During a recent study, it takes a deeper look at the association between opioid abuse and depression magnifying the need for increased access to mental health in the United States.
Due to the nature of the study being “extremely suggestive” of an association between opioid abuse and anxiety, according to Laura Schwab Reese, MA, PhD, Assistant Professor in the Public Health Graduate Program at Department of Health & Kinesiology, College of Health & Human Being Sciences at Purdue University, who co-authored the research study. For the most part, the research study concluded that a 1% increase in state-level depression medical diagnoses was associated with a 26% increase in opioid analgesic-related deaths.
” In places where there are high levels of depression, there are also high levels of opioid-related death,” Reese shared
Due to the epidemic spread of opioid-related deaths, health care specialists must understand and look further into the complexities of this addiction. The research study found and recommends psychological health is fundamental that will, eventually, lead to the correct treatment for opioid abuse and addiction.
The prescribing of opioids is becoming a serious risk to Americans and continues to be the leading reason for overdose deaths in the United States, accounting for around 43,000 of the 66,632 overdose deaths in 2016, according to the study. As the opioid crisis continues, it is approximated that more than 500,000 Americans could pass away in the next decade due to opioid-related causes.
Released by the drugabuse.gov website , “Every day, more than 115 people in the United States die after overdosing on opioids, The Centers for Disease Control and Prevention estimates that the total “economic burden” of prescription opioid misuse alone in the United States is $78.5 billion a year, including the costs of healthcare, lost productivity, addiction treatment, and criminal justice involvement.”
” The research truly is suggestive to me that mental health is at the core of what is occurring in our society. Suicide is increasing. Opioid-related deaths are increasing. I believe it more supports the need for access to mental health care in the United States,” Reese stated.

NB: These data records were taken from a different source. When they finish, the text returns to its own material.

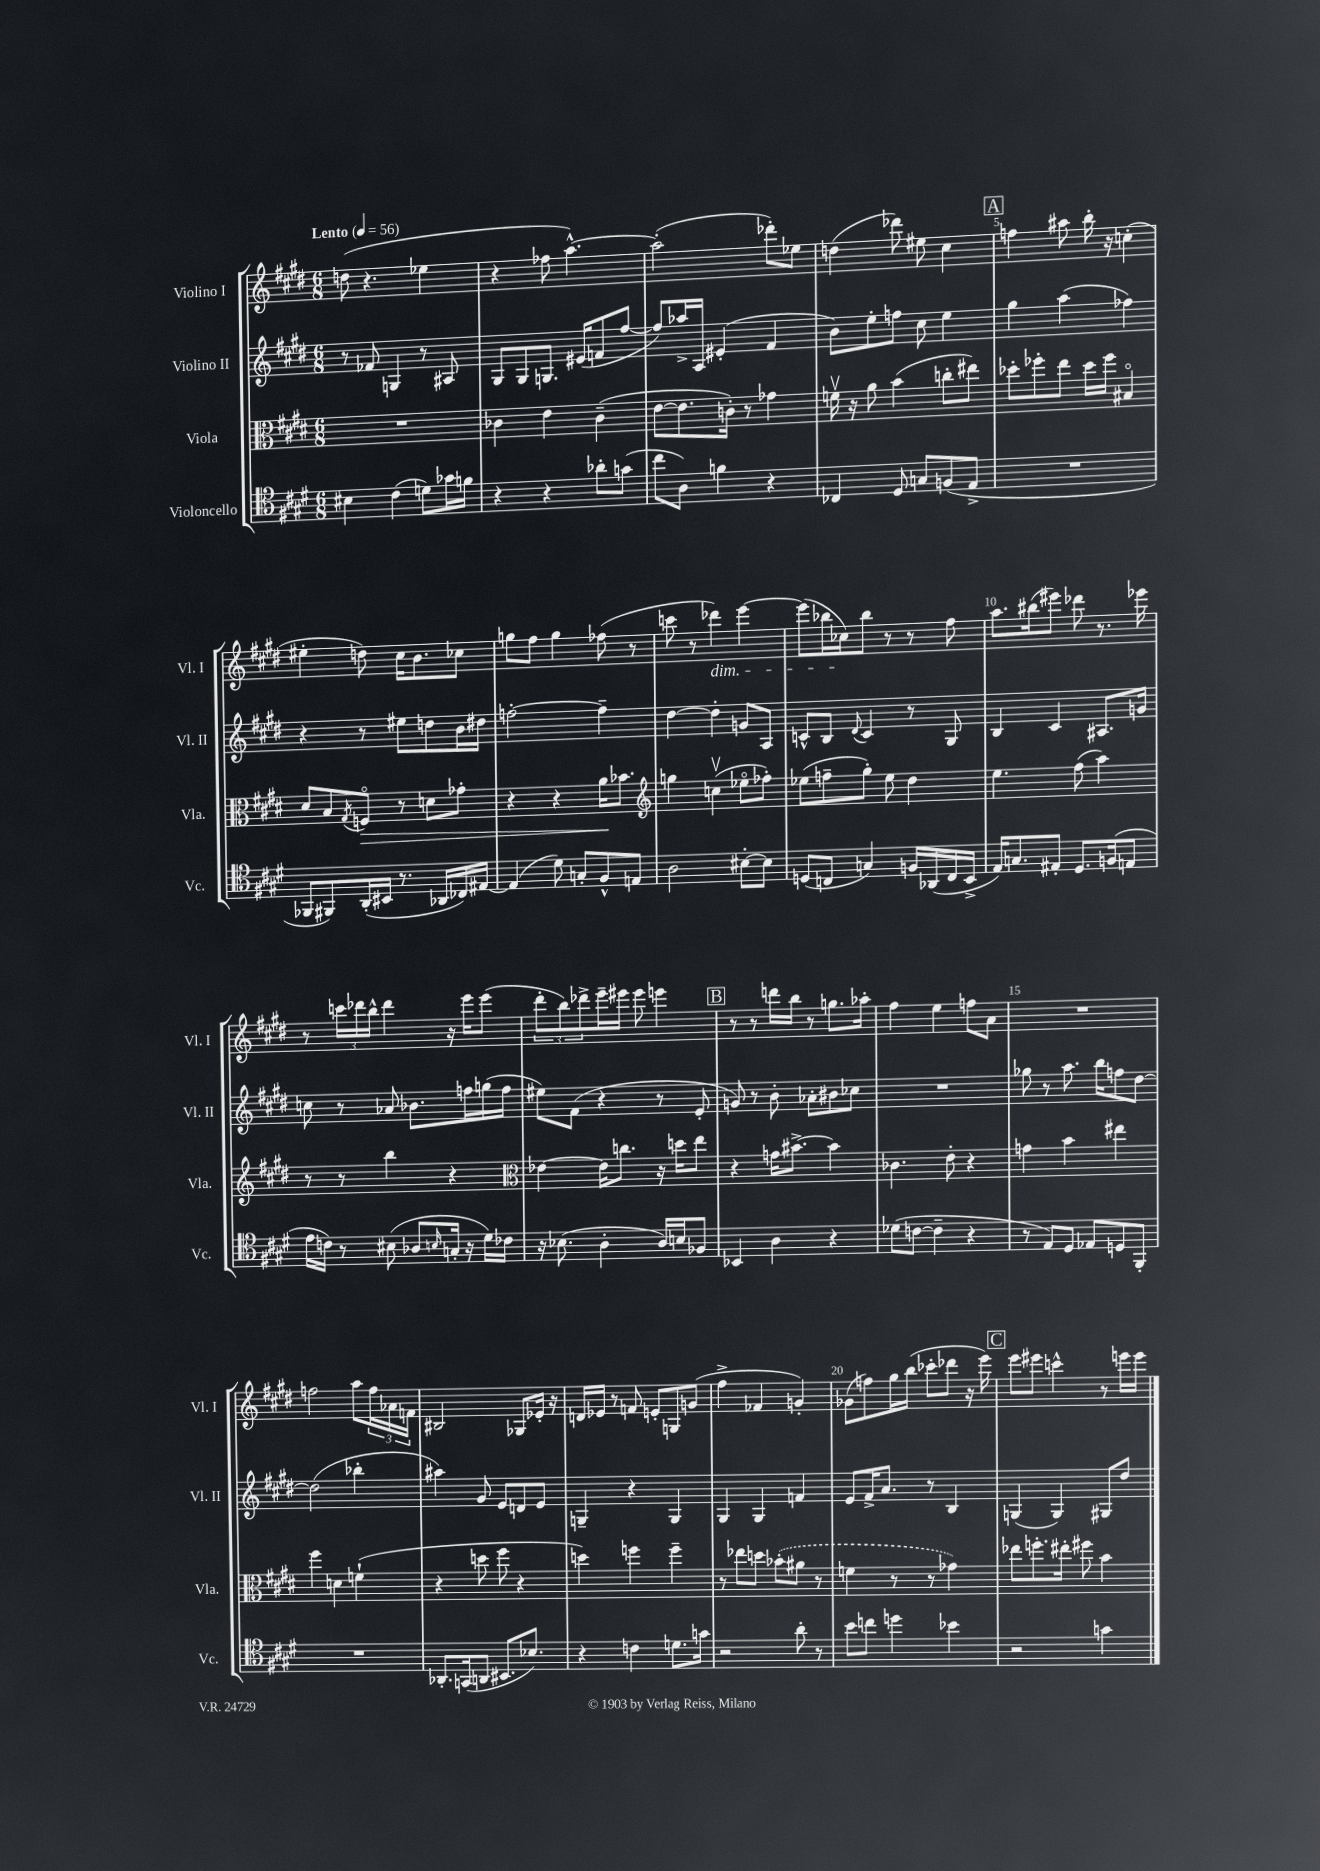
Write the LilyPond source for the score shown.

<<
\new StaffGroup <<
\new Staff = "s0" \with { instrumentName = "Violino I" shortInstrumentName = "Vl. I" } {
    \clef treble \key e \major \numericTimeSignature \time 6/8 \tempo "Lento" 4 = 56
    d''8( r4. ees''4 |
    r4 fes''8 a''4.~-^) |
    a''2-.( des'''8-.) ees''8 |
    d''4( des'''8) eis''8 cis''4 |
    \mark \markup { \box "A" } f''4 ais''8 b''16-. r16 c''4-.( |
    eis''4-. d''8) cis''16 b'8. ces''8 |
    g''8 fis''8 g''4 fes''8( r8 |
    c'''8 r8 des'''4\dim) e'''4~ |
    e'''8( bes''16 ces''16\!) bes''8 r8 r8 fis''8 |
    a''8. bis''16( eis'''8) des'''8 r8. ees'''16 |
    r8 \tuplet 3/2 { c'''16 des'''16 b''16-^ } des'''4 r16 e'''16 e'''8( |
    \tuplet 3/2 { dis'''8-. b''8) des'''8-> } e'''16-- eis'''16 eis'''8 e'''4 |
    \mark \markup { \box "B" } r8 r8 d'''16 b''16 r8 g''8. aes''16-. |
    fis''4 e''4 f''8 a'8 |
    R2. |
    f''2 a''8 \tuplet 3/2 { f''16 aes'16 f'16 } |
    bis2 ges8 ees'16-. r16 |
    d'16 ees'16 r8 f'8 e'8-. g8 g'8( |
    fis''4-> fes'4 g'4-.) |
    ges'8( f''8) gis''16 b''16( ces'''8-. des'''8 r16 e'''16) |
    \mark \markup { \box "C" } e'''8 eis'''8 c'''4-^ r8 e'''16 e'''16 \bar "|." |
}
\new Staff = "s1" \with { instrumentName = "Violino II" shortInstrumentName = "Vl. II" } {
    \clef treble \key e \major \numericTimeSignature \time 6/8
    r8 fes'8 g4 r8 ais8 |
    gis8 gis8 g8. eis'16( f'8 fis''8~ |
    fis''8) aes''16-> a16 eis'4-.( fis'4 |
    b'8) e''8-. f''8 cis''8 e''4 |
    \mark \markup { \box "A" } gis''4 a''4( fes''4) |
    r4 r8 eis''8 d''8 b'16 dis''16 |
    f''2~-. f''4-- |
    dis''4~ dis''4-. g'8 a8 |
    c'8-^ b8 \appoggiatura { dis'8 } c'4 r8 gis8 |
    b4 cis'4 ais8. g'16 |
    c''8 r8 aes'8 bes'8. f''16 g''16( f''16 |
    eis''8) fis'8( r4 r8 e'8-. |
    \mark \markup { \box "B" } g'8) r8 b'8-. aes'8-. bis'8 ces''8 |
    R2. |
    ges''8 r8 a''8. b''16 f''8 dis''8~ |
    dis''2( bes''4-. |
    ais''4) gis'8 e'8 d'8 e'8 |
    g4-- r4 g4 |
    gis4 gis4 f'4 |
    e'8 fis'16-> a'8. r8 b4 |
    \mark \markup { \box "C" } g4( g4) gis8 dis''8 \bar "|." |
}
\new Staff = "s2" \with { instrumentName = "Viola" shortInstrumentName = "Vla." } {
    \clef alto \key e \major \numericTimeSignature \time 6/8
    R2. |
    ces'4 e'4 ces'4--( |
    e'8~ e'8. c'16-.) r8 ges'4 |
    f'16\upbow r16 a'8 b'4( c''8-. eis''8) |
    \mark \markup { \box "A" } des''8-. fes''8-. e''8 des''16 fes''16 bis4\flageolet |
    dis'8 b8 \acciaccatura { gis8 } f8\flageolet\> r8 d'8 ges'8-. |
    r4 r4 a'16\! bes'8. |
    \clef treble g''4 c''4\upbow( ees''8\flageolet fes''8-.) |
    ees''8( f''8-- gis''8-.) ees''8 dis''4 |
    e''4. fis''8( a''4) |
    r8 r8 b''4 r4 |
    \clef alto ees'4~ ees'16 c''8. r16 d''16 e''8 |
    \mark \markup { \box "B" } r4 g'16 bis'8.~-> bis'4 |
    ces'4. e'8-. r4 |
    g'4 b'4 eis''4 |
    fis''4 d'4 f'4-!( |
    r4 d''8 fis''8 r4 |
    d''4) f''4 f''4-- |
    r8 ees''8 d''8 \once \slurDashed bes'8-.( ais'8 r8 |
    f'4 r8 r8 ges'4) |
    \mark \markup { \box "C" } ees''8 f''8.-. eis''16-. fis''8 b'4 \bar "|." |
}
\new Staff = "s3" \with { instrumentName = "Violoncello" shortInstrumentName = "Vc." } {
    \clef tenor \key e \major \numericTimeSignature \time 6/8
    bis4 cis'4( d'8) ges'16 f'16 |
    r4 r4 aes'8-. g'8( |
    cis''8 a8) f'4 r4 |
    ces4 dis8 g8 f8( e8-> |
    \mark \markup { \box "A" } R2. |
    fes,8 fis,8) a,16-.( bis,16 r8. aes,16 ces16) eis16~ |
    eis4( dis'8) g8-. fis8-^ e8 |
    a2 bis8~-. bis8 |
    d8( c8 g4) f16 aes,16( c16 b,16-> |
    e16) g8. eis8-. dis8. f16( e8 |
    e'16 c'16) r8 bis8( aes8 \grace { b16 } g16-. r16 dis'16) ces'16 |
    r16 bes8.( a4-. a16) b16 fes8 |
    \mark \markup { \box "B" } bes,4 a4 r4 |
    des'8( c'8~ c'4-- r4 |
    r8 e8) dis8 ees8 d8 fis,8-. |
    R2. |
    aes,8.-. g,16( a,8 bis,8. bes8.) |
    r4 c'4 d'8. g'16 |
    r2 a'8-. r8 |
    b'8 c''8 d''4 bes'4 |
    \mark \markup { \box "C" } r2 g'4 \bar "|." |
}
>>
>>
\layout { \context { \Score \override BarNumber.break-visibility = ##(#f #t #t) barNumberVisibility = #(every-nth-bar-number-visible 5) } }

According to Reese, access to correct psychological healthcare is seriously insufficient due to a number of causal factors.
” From a broad perspective I think the variety of folks who are able to offer psychological health care is not sufficient in the United States,” she stated, using Indiana as an example.
” About half of Indiana counties are noted as mental health scarcity locations. Folks in those counties who require a service provider are most likely going to have a difficult time discovering one. I believe that’s even more complicated by some other factors like insurance coverage status. It’s easier for folks who have excellent insurance to discover a psychological health expert. Psychological healthcare can be rather costly for folks who don’t have insurance.”
However, Reese said the problem does not just lie in the number of available psychological health care experts, nor in the quality of care, nor schedule of insurance. The ability to discover an inexpensive psychological healthcare company that is geared up to match the particular needs of the patient is yet another obstacle that people seeking help must conquer.
“Considering the restricted variety of service providers within a certain area and the inability of companies to react to certain requirements, it can be hard for patients to find a service provider who can treat the kinds of concerns they have,” Reese said.
As healthcare experts continue to fight the opioid crisis, Reese hopes psychological health becomes a central subject in the forward study of opioid addiction.
If there is more conversation about mental health in the talk of opioids, Reese stated, “Increasing access to psychological health care wouldn’t just favorably impact the opioid crisis, I believe it would have a great deal of positive societal-level modifications.”